In the book Psychodynamic Psychiatry in Clinical Practice, published in 1994 by the American Psychiatric Press, Glen Gabbard, M.D., states that psychodynamic interventions are guided, in general, by a principle that is opposed to the supposedly atheoretical, symptom-based approach of descriptive psychiatry. An emphasis on the latter approach is to be found in the APA practice guideline for the treatment of panic disorder and similar guidelines. What is important in the descriptive approach to psychiatric disease is the set of features shared by all patients allocated to a certain diagnostic category. Characteristics unique to each patient are considered peripheral to the essence of diagnosis, which usually must be based on observable behavior. Accordingly, such diagnosis will be matched with a relatively uniform treatment, potentially applicable to most or all patients in the group. In contrast to this view, or even better, complementing it, a psychodynamic approach takes into account those characteristics that are unique to each patient, that is, the ways in which a particular patient differs from all others (including those in the same descriptive category), usually by virtue of a life story like no other. Asserting that there is a need for an empirical, replicable validation of clinical interventions that rely upon the subjective (and, by definition, nonreplicable) interaction of two unique persons is a paradox that, albeit seemingly obvious, is repeatedly evoked by some authorities to discredit psychodynamic psychotherapy.

For example, Sara Charles, M.D., is reported in the October 16 issue of this newspaper to have stated that "the problem with psychodynamic psychotherapy is the evidence isn't there." Inherent in this assertion is the potential, erroneous assumption that, since there is no measurable evidence to support the benefit of psychodynamic psychotherapy, the technique is not beneficial, or at least its use is not justified.
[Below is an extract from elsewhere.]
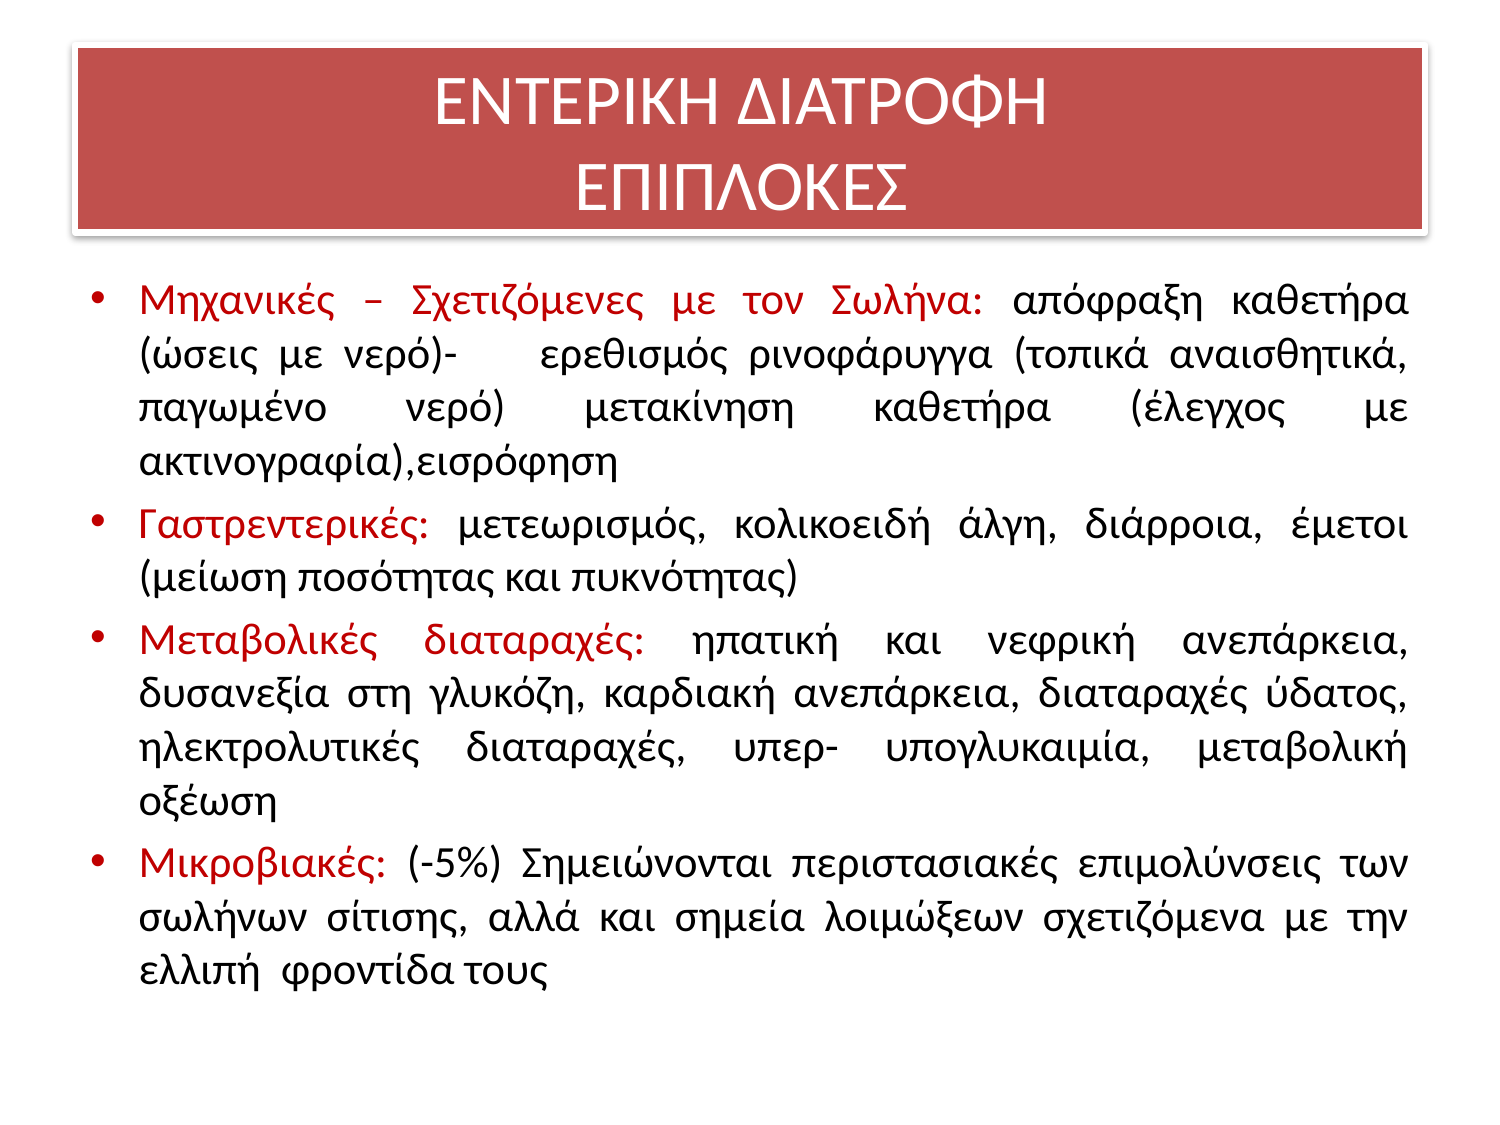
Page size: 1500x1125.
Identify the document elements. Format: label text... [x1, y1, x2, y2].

title ΕΝΤΕΡΙΚΗ ΔΙΑΤΡΟΦΗ ΕΠΙΠΛΟΚΕΣ [72, 42, 1428, 236]
list Μηχανικές – Σχετιζόμενες με τον Σωλήνα: απόφραξη καθετήρα (ώσεις με νερό)- ερεθισμός ρινοφάρυγγα (τοπικά αναισθητικά, παγωμένο νερό) μετακίνηση καθετήρα (έλεγχος με ακτινογραφία),εισρόφηση Γαστρεντερικές: μετεωρισμός, κολικοειδή άλγη, διάρροια, έμετοι (μείωση ποσότητας και πυκνότητας) Μεταβολικές διαταραχές: ηπατική και νεφρική ανεπάρκεια, δυσανεξία στη γλυκόζη, καρδιακή ανεπάρκεια, διαταραχές ύδατος, ηλεκτρολυτικές διαταραχές, υπερ- υπογλυκαιμία, μεταβολική οξέωση Μικροβιακές: (-5%) Σημειώνονται περιστασιακές επιμολύνσεις των σωλήνων σίτισης, αλλά και σημεία λοιμώξεων σχετιζόμενα με την ελλιπή φροντίδα τους [75, 262, 1425, 1005]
Psychodynamic psychotherapy is a body of knowledge whose findings cannot be easily measured and reproduced, and whose transmission to new generations of psychiatrists depends on personalized, case-by-case teaching and supervision. I believe the consideration of the subjective phenomena that make each patient unique enriches whatever understanding we may acquire by using descriptive criteria and guides a qualitatively different set of interventions that complement those that may be applicable to all patients sharing the same diagnosis (in the case of panic disorder, cognitive-behavioral therapy and/or antipanic drugs). They are part of what is broadly referred to as the "art" component of psychiatric diagnosis and treatment, which, as described by Dr. Melvin Lewis in his classic Textbook of Child and Adolescent Psychiatry, is to be acquired by means of "supervision and continuous case conferences with acknowledged experts." He also quotes an elegant definition of psychodynamic psychotherapy by Victor

Raimy: "Psychotherapy is an undefined technique applied to unspecified cases with unpredictable results. For this technique, rigorous training is required." Therefore, most evidence about the efficacy of psychodynamic psychotherapy is to be found in "anecdotal" reports.

In sum, my contention is that the value of psychodynamic psychotherapy is probably to be found in the clinical wisdom of experienced teachers who share their knowledge with new generations of psychiatrists, even when results cannot be measured and replicated. Psychiatrists will have to decide whether this body of knowledge is valuable, especially as compared with treatments such as pharmacotherapy and short-term "manualized" psychotherapies. That said, I would like to note that the main payers for psychiatric services, including managed care companies, are perhaps already deciding for us in this important matter by not reimbursing psychiatrists for psychodynamic interventions and by restricting payment to the so-called evidence-based treatments referred to above. To put it in the words used by Dr. Harold Pincus (a member of the committee overseeing the development of APA's guidelines), "In the absence of standards, what is cheapest is best. . . . Evidence-based guidelines developed by professional organizations assist clinicians in asserting professional values in the face of economic pressures."